Exercise prompt: From top to bottom, retype the data exactly, passing over any picture.
-.-.-
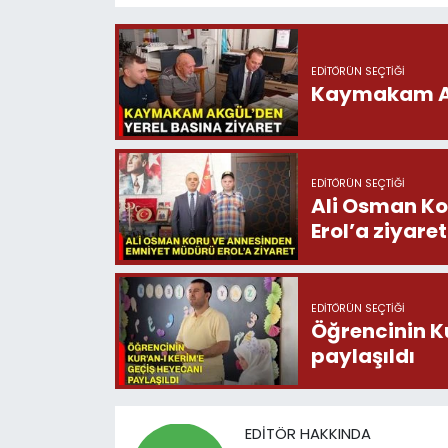
EDITÖRÜN SEÇTIĞI
Kaymakam Akg
EDITÖRÜN SEÇTIĞI
Ali Osman Ko
Erol’a ziyaret
EDITÖRÜN SEÇTIĞI
Öğrencinin K
paylaşıldı
EDITÖR HAKKINDA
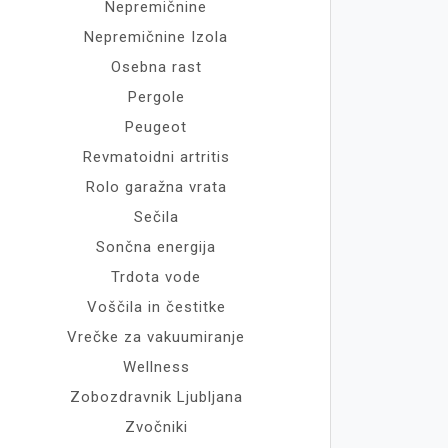
Nepremičnine
Nepremičnine Izola
Osebna rast
Pergole
Peugeot
Revmatoidni artritis
Rolo garažna vrata
Sečila
Sončna energija
Trdota vode
Voščila in čestitke
Vrečke za vakuumiranje
Wellness
Zobozdravnik Ljubljana
Zvočniki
-.-.-
Result of the exercise:
EDITÖRÜN SEÇTIĞI
Kaymakam Akg
EDITÖRÜN SEÇTIĞI
Ali Osman Ko
Erol’a ziyaret
EDITÖRÜN SEÇTIĞI
Öğrencinin K
paylaşıldı
EDITÖR HAKKINDA
Nepremičnine
Nepremičnine Izola
Osebna rast
Pergole
Peugeot
Revmatoidni artritis
Rolo garažna vrata
Sečila
Sončna energija
Trdota vode
Voščila in čestitke
Vrečke za vakuumiranje
Wellness
Zobozdravnik Ljubljana
Zvočniki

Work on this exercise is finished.